### ABOUT THIS EXERCISE
Rewrite the records from their first line through the line containing "istituzionali e alla" as a Markdown table with the columns Row and Line. Give each nonblank line its own row, numbered in order.

### LISTED RECORDS
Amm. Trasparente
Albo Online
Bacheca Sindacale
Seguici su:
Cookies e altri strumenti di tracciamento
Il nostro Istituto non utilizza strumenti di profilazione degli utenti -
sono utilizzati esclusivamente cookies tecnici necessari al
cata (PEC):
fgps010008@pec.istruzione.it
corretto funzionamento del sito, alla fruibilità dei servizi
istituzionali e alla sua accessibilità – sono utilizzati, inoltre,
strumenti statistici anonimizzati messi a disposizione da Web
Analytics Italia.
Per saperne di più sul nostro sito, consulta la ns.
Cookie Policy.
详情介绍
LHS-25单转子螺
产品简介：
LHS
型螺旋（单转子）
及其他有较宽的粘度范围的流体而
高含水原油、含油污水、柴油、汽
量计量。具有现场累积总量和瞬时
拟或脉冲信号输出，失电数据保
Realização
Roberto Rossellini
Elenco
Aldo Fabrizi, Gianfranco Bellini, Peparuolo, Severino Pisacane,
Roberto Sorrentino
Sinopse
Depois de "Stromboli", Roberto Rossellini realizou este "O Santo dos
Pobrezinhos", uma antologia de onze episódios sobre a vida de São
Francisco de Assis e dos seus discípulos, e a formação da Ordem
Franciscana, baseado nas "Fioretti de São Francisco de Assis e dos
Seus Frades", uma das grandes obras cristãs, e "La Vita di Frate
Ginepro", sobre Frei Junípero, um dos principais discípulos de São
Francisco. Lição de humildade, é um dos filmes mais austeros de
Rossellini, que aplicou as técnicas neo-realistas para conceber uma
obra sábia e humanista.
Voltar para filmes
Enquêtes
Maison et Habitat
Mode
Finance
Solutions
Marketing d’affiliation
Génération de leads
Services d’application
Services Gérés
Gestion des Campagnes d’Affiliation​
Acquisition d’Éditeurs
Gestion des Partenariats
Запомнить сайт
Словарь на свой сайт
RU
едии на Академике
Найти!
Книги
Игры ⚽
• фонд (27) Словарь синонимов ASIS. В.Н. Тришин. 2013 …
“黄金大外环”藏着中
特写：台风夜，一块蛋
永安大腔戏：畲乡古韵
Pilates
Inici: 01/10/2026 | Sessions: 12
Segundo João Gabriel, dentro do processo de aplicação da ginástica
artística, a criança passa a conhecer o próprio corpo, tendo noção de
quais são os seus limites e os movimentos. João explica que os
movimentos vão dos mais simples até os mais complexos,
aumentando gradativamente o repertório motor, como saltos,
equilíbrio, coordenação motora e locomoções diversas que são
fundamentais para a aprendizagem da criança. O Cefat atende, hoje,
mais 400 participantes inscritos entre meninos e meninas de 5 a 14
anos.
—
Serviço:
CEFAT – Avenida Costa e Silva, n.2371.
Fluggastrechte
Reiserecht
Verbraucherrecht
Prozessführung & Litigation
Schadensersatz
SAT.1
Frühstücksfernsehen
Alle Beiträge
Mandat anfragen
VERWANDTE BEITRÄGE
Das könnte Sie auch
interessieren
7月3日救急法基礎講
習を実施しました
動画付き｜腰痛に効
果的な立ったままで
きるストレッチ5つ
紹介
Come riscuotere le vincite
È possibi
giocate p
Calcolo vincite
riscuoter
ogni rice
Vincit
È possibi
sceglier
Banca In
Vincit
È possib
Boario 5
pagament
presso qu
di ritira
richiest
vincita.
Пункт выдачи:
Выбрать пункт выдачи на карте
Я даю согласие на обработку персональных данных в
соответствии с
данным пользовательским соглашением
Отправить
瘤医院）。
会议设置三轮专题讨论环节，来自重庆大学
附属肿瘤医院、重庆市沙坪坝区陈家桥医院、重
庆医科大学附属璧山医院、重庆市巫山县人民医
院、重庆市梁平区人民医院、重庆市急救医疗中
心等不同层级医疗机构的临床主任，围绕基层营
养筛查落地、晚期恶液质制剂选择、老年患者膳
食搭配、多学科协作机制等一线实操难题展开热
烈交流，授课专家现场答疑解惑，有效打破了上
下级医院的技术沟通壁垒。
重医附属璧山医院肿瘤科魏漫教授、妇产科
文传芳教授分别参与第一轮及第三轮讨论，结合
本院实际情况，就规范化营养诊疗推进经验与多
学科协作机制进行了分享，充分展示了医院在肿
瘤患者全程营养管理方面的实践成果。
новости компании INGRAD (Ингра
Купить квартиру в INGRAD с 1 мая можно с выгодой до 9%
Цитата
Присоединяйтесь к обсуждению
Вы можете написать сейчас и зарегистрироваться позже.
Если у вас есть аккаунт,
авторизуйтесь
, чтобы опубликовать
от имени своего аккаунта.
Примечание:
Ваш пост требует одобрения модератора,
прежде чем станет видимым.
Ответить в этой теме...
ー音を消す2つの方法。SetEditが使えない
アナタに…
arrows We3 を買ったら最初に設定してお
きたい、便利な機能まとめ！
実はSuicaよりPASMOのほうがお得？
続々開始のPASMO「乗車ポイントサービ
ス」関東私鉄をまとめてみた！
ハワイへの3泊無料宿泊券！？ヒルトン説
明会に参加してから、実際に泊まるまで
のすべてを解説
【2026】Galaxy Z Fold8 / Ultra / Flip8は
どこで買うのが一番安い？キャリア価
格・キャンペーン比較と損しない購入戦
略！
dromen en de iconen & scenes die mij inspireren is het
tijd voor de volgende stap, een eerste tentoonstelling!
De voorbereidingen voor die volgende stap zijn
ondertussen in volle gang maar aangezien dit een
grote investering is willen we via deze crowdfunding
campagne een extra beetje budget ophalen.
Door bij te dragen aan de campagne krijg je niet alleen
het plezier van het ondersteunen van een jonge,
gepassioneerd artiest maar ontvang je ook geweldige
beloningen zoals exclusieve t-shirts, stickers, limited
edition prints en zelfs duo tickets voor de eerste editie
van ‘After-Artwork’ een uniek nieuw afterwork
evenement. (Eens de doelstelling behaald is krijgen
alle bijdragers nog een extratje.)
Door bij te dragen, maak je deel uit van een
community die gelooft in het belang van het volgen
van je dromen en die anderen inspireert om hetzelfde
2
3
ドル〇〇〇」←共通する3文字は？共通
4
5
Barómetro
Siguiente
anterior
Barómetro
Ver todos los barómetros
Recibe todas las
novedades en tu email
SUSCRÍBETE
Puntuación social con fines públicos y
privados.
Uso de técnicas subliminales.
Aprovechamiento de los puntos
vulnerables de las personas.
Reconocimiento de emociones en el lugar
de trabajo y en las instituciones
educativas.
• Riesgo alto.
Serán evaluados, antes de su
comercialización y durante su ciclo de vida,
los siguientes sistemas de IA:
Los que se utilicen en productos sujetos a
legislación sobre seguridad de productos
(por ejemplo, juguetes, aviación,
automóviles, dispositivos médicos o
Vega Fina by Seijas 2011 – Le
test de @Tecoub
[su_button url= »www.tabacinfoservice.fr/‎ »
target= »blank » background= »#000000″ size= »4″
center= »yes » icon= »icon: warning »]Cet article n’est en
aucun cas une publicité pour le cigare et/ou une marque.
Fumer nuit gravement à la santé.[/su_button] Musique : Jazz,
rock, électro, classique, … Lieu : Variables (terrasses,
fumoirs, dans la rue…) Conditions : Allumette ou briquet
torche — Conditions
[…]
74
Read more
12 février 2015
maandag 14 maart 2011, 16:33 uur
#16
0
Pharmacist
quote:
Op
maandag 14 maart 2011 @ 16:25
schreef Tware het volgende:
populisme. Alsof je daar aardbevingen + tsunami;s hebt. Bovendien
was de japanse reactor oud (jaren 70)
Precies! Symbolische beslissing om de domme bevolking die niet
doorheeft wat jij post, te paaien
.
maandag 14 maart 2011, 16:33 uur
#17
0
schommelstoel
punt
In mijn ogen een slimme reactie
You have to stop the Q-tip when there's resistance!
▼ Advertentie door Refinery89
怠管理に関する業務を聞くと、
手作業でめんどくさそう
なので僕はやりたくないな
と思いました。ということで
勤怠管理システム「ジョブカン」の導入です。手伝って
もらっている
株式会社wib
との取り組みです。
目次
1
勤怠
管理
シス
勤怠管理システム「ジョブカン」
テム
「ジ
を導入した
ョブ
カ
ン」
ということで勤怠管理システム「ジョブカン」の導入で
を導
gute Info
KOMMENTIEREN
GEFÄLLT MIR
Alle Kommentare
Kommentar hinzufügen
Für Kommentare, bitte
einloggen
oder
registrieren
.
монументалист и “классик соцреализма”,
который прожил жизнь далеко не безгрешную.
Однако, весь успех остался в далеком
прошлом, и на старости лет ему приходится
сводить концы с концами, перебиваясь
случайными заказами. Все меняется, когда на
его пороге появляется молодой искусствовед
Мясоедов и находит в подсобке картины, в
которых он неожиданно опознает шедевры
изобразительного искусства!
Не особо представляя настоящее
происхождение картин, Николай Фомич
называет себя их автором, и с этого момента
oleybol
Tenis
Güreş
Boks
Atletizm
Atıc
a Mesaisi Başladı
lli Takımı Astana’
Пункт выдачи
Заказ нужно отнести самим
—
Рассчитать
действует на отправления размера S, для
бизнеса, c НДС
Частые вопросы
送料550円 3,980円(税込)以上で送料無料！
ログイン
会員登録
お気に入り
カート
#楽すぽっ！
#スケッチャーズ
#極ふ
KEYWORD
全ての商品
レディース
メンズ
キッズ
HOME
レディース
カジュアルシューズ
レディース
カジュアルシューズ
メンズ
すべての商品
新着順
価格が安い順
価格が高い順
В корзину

### OUTPUT FOR THIS TASK
| Row | Line |
|---|---|
| 1 | Amm. Trasparente |
| 2 | Albo Online |
| 3 | Bacheca Sindacale |
| 4 | Seguici su: |
| 5 | Cookies e altri strumenti di tracciamento |
| 6 | Il nostro Istituto non utilizza strumenti di profilazione degli utenti - |
| 7 | sono utilizzati esclusivamente cookies tecnici necessari al |
| 8 | cata (PEC): |
| 9 | fgps010008@pec.istruzione.it |
| 10 | corretto funzionamento del sito, alla fruibilità dei servizi |
| 11 | istituzionali e alla sua accessibilità – sono utilizzati, inoltre, |